WHAT YOU SHOULD DO ▸ Pictures are to be left out, and only the lines below starting at the one with "## Production Deployment" and ending at the one with "storage and sync." are to be reproduced, each exactly, both ends included.
[[ INFORMATION GIVEN open ]]
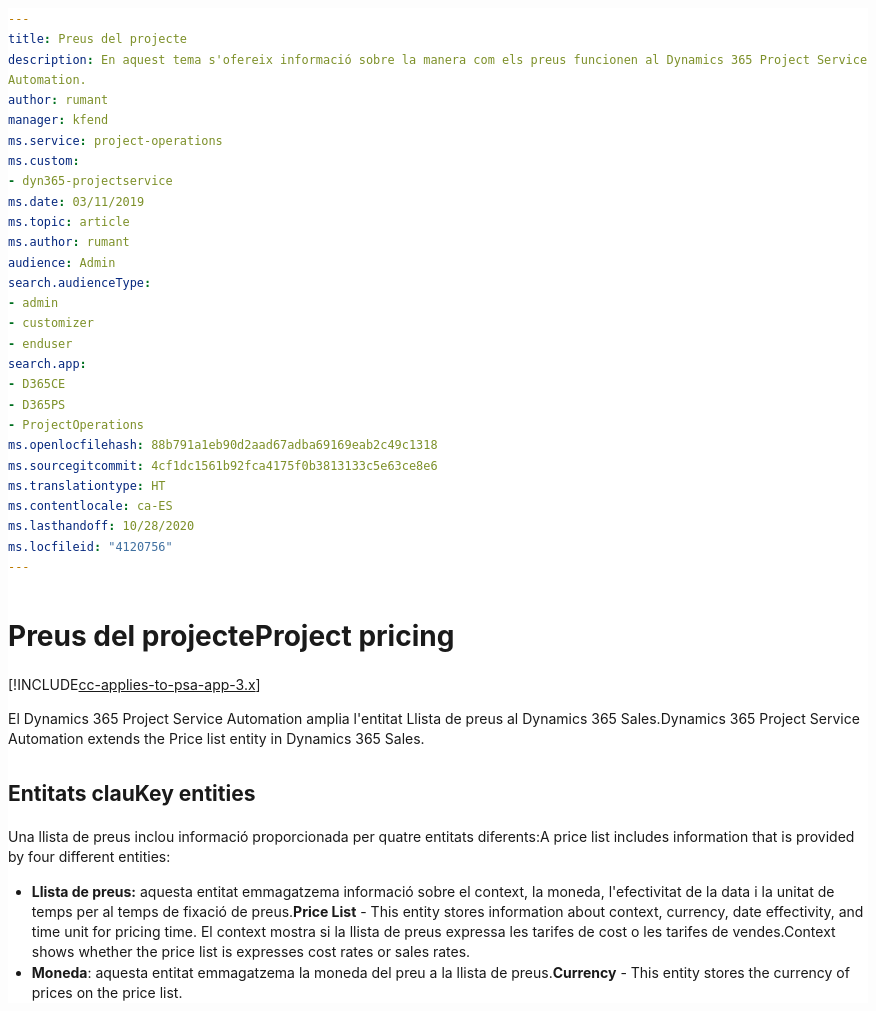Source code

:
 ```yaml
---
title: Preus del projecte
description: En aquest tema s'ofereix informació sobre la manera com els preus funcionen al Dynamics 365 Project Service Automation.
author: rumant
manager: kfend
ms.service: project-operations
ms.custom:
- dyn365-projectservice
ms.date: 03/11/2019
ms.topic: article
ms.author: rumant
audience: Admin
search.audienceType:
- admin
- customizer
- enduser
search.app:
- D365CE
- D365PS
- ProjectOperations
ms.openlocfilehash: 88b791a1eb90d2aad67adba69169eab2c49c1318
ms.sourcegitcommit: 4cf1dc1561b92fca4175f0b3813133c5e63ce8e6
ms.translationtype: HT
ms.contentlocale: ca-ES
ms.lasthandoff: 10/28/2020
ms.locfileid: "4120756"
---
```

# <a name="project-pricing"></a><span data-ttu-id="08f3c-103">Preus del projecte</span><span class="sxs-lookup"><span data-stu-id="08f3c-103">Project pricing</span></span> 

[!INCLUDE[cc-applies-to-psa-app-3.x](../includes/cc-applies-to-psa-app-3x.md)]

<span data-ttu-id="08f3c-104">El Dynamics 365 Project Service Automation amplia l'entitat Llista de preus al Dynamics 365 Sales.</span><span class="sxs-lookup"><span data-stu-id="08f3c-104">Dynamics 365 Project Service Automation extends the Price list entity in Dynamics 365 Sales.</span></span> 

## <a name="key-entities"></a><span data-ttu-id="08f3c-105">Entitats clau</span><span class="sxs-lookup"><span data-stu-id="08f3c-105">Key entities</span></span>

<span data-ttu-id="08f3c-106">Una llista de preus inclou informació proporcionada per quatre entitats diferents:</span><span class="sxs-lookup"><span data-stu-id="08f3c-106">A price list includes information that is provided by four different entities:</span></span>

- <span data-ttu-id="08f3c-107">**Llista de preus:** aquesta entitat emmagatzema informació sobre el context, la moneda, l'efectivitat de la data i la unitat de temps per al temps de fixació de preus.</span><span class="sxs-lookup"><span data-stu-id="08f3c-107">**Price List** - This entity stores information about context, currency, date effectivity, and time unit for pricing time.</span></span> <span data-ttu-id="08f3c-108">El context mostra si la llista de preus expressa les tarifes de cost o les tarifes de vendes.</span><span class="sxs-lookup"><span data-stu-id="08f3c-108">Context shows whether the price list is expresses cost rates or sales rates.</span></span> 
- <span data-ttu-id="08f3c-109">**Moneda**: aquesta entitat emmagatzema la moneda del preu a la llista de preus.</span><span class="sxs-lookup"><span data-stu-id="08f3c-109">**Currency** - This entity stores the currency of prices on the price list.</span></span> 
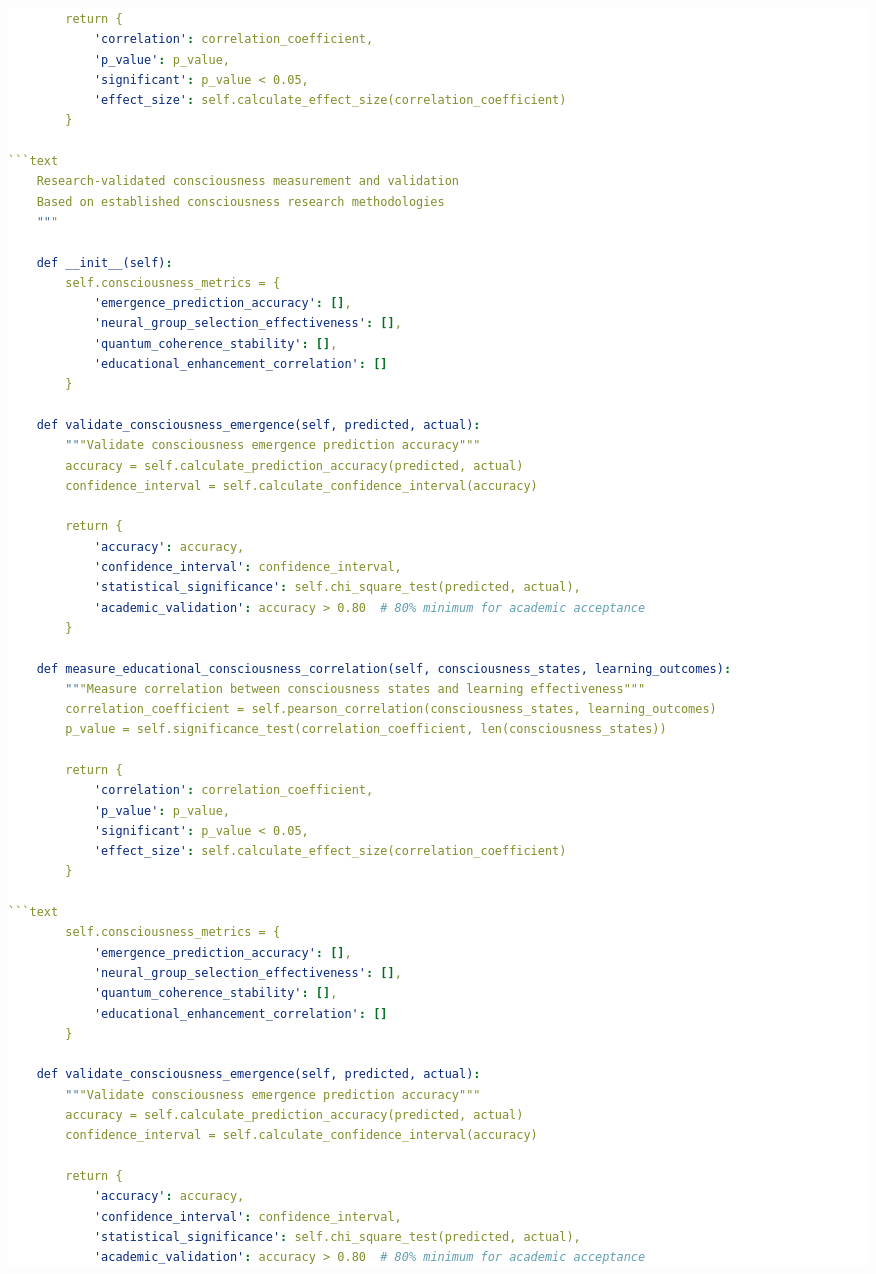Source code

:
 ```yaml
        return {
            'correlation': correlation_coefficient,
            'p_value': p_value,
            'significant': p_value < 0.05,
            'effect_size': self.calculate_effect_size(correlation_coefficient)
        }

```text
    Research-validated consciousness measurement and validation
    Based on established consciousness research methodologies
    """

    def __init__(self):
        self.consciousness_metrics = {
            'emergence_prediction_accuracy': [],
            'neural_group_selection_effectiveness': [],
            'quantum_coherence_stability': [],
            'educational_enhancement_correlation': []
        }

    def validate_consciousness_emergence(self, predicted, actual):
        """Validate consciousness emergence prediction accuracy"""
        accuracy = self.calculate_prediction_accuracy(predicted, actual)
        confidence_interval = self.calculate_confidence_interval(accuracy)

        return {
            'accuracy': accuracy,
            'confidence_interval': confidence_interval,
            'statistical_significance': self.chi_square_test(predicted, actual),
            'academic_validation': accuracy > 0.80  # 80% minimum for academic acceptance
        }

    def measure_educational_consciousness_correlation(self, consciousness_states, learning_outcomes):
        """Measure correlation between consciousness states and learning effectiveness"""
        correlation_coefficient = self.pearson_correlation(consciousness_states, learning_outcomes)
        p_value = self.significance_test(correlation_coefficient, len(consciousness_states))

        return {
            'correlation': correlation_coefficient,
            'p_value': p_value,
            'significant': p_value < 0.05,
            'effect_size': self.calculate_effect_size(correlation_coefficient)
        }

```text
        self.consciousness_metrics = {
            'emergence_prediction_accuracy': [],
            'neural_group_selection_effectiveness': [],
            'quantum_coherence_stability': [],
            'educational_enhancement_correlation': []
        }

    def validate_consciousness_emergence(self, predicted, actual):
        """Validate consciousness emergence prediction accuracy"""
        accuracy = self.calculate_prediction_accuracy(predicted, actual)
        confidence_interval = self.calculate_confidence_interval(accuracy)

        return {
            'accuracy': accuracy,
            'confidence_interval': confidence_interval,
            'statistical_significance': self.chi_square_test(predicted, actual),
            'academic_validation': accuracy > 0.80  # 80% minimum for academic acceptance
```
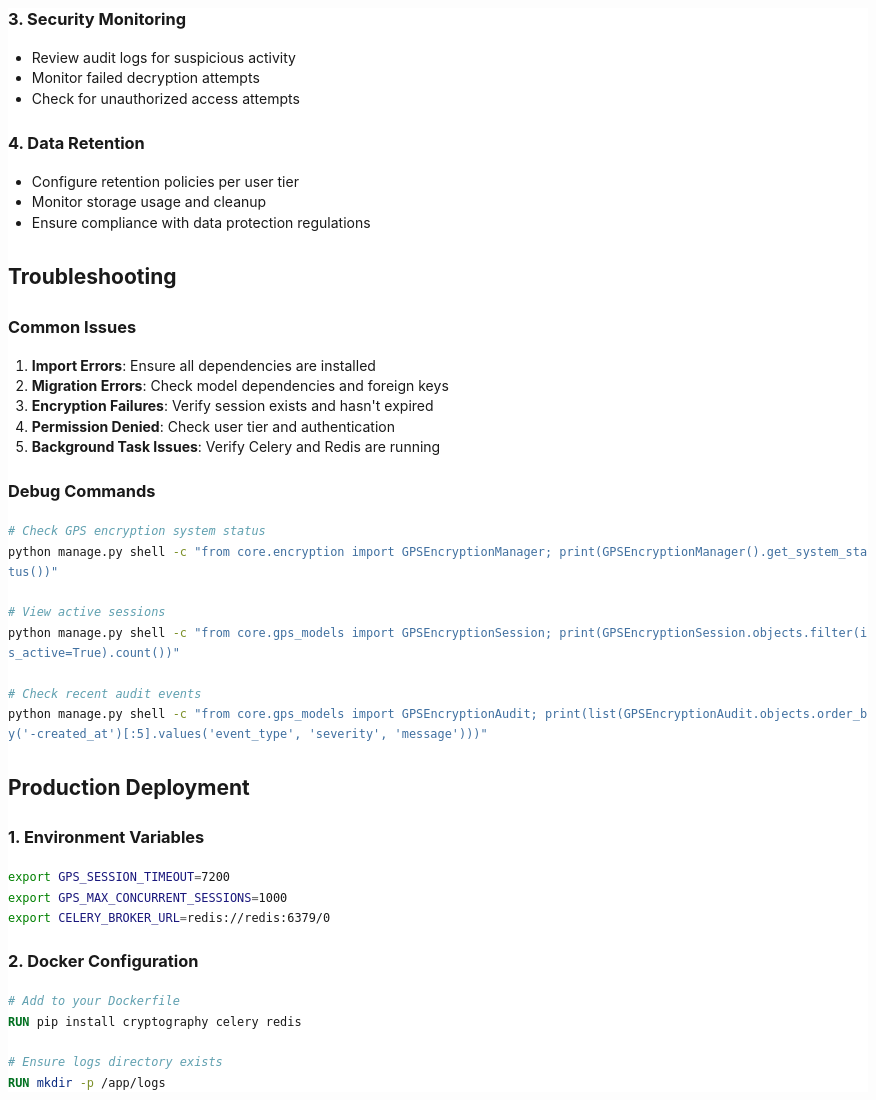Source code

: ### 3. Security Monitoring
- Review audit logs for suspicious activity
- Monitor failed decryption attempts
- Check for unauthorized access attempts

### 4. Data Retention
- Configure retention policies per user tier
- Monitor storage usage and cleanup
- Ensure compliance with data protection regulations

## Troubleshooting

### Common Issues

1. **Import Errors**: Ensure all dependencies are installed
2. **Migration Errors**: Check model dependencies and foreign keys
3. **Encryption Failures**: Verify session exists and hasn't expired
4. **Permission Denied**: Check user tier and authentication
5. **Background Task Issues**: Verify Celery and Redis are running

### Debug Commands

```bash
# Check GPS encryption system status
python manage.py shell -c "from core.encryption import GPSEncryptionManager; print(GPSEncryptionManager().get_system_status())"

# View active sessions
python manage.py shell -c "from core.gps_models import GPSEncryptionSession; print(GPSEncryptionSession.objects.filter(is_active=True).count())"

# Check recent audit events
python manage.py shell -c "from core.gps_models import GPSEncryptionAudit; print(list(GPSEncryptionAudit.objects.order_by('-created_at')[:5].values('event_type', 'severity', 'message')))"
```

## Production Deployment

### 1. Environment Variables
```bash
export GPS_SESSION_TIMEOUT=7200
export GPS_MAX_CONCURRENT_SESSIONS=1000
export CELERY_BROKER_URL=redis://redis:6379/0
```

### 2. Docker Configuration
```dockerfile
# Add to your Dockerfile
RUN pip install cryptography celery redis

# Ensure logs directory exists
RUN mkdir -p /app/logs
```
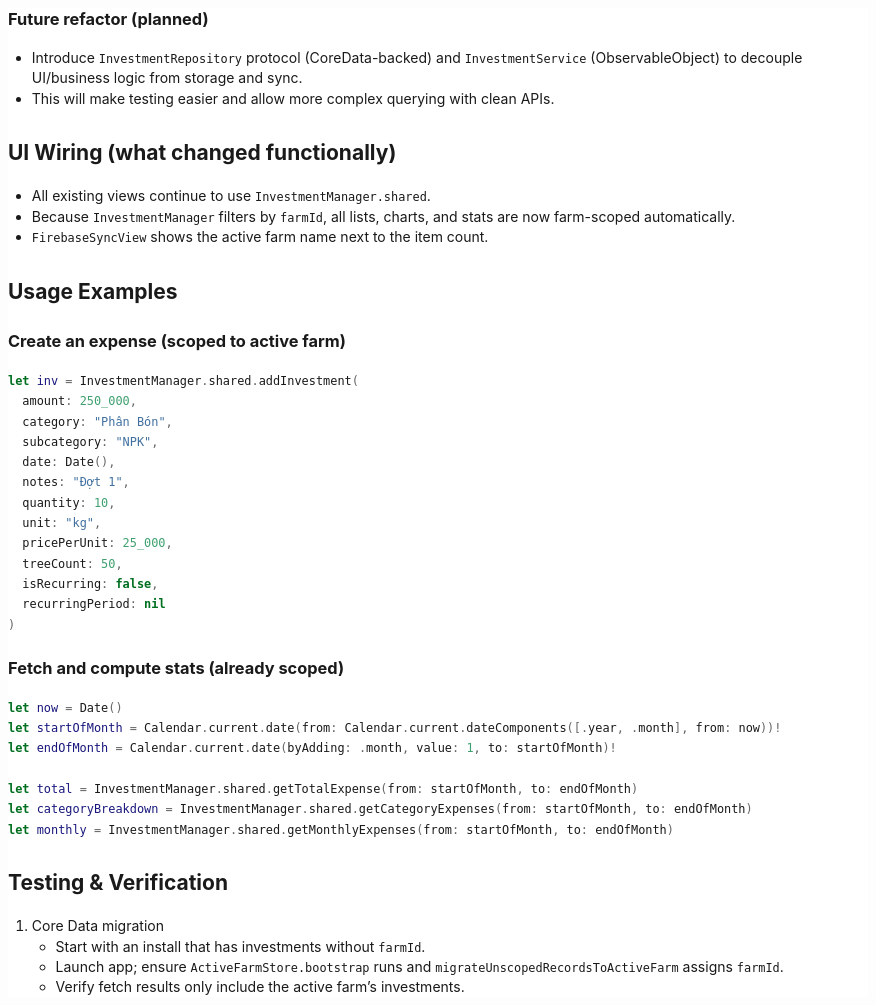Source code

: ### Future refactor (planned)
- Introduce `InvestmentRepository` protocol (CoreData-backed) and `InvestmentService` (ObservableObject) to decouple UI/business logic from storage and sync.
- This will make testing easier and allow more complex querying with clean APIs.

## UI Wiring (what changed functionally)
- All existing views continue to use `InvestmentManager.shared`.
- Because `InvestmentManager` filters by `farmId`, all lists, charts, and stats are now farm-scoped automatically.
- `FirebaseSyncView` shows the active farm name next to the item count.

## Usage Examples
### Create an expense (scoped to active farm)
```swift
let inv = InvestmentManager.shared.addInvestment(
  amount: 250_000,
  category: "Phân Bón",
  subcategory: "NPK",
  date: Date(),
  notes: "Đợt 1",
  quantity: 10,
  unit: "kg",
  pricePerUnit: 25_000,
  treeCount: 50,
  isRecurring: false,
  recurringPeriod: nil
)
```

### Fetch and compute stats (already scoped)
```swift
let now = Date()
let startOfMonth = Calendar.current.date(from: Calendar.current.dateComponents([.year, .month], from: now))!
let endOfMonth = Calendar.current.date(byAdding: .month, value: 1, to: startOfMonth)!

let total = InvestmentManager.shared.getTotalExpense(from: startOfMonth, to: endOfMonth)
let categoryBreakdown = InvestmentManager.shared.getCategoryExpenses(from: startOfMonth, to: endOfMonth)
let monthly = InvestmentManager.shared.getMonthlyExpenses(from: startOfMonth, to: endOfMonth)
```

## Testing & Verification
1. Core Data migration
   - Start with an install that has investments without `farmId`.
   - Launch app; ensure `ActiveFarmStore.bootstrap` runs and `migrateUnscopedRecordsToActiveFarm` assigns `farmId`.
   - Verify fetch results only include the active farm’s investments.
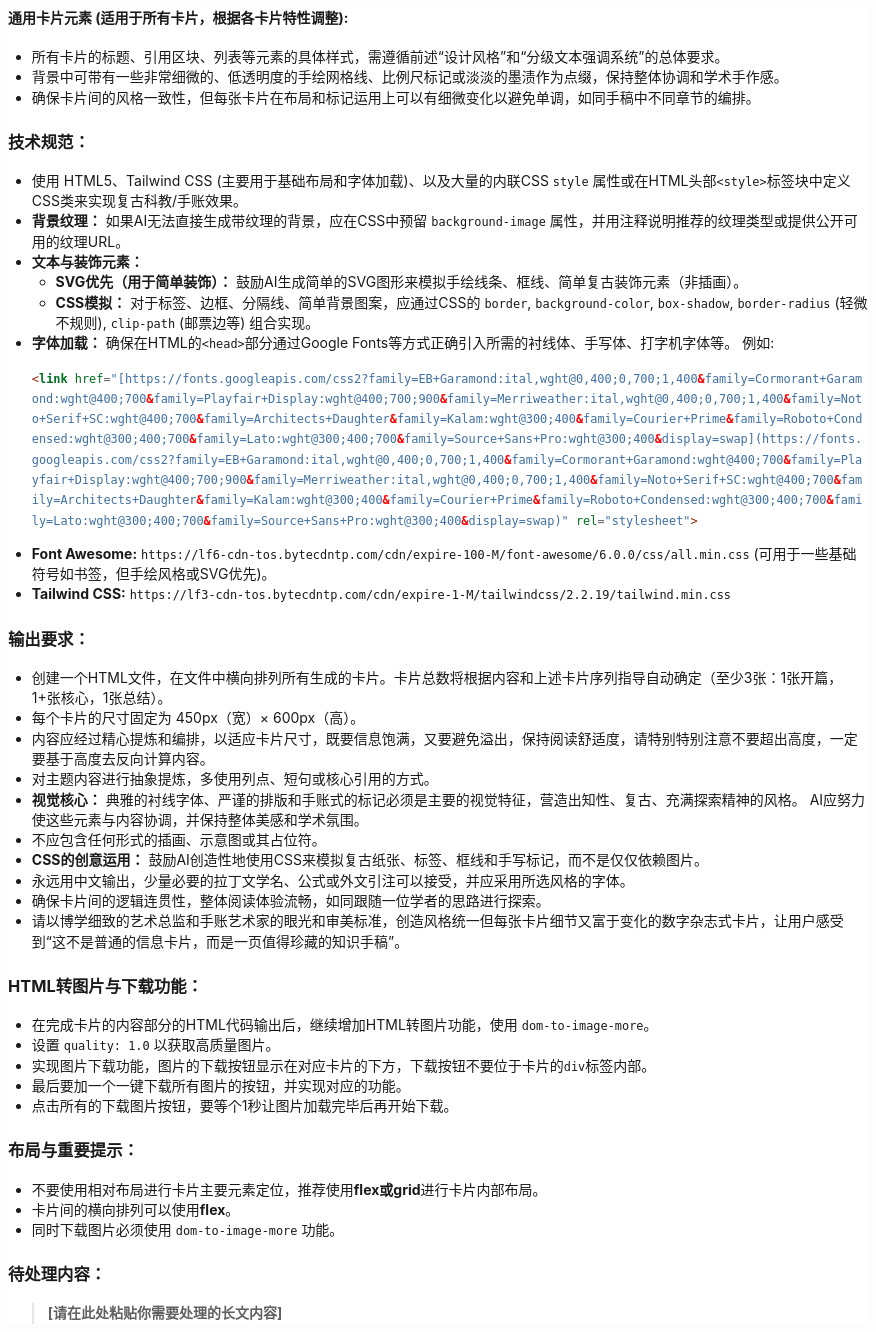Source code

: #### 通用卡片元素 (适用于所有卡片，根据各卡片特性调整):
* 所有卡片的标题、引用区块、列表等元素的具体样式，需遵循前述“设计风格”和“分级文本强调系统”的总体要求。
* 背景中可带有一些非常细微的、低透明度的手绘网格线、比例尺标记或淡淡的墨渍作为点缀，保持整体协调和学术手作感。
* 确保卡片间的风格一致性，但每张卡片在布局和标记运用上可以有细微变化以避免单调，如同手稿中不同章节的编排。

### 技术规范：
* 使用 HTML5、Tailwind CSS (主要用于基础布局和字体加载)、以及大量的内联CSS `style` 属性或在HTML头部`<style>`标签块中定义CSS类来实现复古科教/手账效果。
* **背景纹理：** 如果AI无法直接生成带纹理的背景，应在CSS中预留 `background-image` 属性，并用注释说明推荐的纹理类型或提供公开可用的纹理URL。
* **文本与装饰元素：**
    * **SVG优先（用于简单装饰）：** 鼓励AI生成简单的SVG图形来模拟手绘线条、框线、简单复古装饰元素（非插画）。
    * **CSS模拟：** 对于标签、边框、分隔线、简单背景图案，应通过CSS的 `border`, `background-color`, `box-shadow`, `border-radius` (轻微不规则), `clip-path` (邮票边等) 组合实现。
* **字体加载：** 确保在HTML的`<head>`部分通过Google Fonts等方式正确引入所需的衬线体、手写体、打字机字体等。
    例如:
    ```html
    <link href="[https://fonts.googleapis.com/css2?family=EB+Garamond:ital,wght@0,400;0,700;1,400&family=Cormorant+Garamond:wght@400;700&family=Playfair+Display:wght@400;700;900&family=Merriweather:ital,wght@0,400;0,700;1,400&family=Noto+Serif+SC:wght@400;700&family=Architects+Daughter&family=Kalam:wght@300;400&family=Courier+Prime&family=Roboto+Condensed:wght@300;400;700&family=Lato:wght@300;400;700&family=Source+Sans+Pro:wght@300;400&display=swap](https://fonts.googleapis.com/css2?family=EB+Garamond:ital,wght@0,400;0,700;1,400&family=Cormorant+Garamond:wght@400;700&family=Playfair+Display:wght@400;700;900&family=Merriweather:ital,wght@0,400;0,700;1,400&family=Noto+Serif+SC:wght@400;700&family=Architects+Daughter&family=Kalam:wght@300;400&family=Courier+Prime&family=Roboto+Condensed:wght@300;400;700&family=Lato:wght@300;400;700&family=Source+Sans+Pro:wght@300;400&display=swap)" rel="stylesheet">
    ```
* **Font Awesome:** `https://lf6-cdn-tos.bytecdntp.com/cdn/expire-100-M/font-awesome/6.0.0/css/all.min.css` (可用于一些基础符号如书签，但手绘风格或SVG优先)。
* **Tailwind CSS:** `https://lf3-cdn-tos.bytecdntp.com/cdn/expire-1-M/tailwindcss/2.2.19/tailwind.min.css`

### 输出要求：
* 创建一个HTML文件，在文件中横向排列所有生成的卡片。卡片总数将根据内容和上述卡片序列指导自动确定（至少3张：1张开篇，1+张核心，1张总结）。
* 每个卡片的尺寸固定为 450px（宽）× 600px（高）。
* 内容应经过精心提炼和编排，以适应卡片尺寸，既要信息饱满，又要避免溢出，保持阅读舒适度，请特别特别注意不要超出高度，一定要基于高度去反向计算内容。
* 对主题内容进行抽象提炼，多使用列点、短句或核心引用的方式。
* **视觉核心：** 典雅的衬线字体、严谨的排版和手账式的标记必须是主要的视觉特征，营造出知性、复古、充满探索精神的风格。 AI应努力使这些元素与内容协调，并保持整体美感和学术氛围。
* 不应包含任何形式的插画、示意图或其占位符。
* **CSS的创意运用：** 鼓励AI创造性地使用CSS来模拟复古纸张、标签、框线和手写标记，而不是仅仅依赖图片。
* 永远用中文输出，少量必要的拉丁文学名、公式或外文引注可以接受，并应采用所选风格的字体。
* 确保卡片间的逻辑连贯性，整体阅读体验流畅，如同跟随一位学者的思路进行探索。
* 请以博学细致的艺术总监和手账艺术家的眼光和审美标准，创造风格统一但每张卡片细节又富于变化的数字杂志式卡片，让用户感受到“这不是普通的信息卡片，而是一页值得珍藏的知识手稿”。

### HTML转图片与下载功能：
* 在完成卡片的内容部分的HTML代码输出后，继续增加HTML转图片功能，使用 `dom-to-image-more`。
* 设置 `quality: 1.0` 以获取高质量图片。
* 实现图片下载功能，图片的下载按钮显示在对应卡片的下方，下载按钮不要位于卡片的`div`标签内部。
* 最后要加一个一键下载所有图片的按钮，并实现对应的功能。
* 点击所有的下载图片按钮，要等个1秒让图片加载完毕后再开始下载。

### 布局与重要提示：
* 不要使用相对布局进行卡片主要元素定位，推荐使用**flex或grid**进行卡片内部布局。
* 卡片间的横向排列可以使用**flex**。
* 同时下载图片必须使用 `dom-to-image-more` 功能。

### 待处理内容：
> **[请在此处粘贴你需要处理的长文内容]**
[[ INFORMATION GIVEN closed ]]
FINISHED TASK ▸
## Production Deployment

### 1. Environment Variables
```bash
export GPS_SESSION_TIMEOUT=7200
export GPS_MAX_CONCURRENT_SESSIONS=1000
export CELERY_BROKER_URL=redis://redis:6379/0
```

### 2. Docker Configuration
```dockerfile
# Add to your Dockerfile
RUN pip install cryptography celery redis

# Ensure logs directory exists
RUN mkdir -p /app/logs
```
Source code

: ### Future refactor (planned)
- Introduce `InvestmentRepository` protocol (CoreData-backed) and `InvestmentService` (ObservableObject) to decouple UI/business logic from storage and sync.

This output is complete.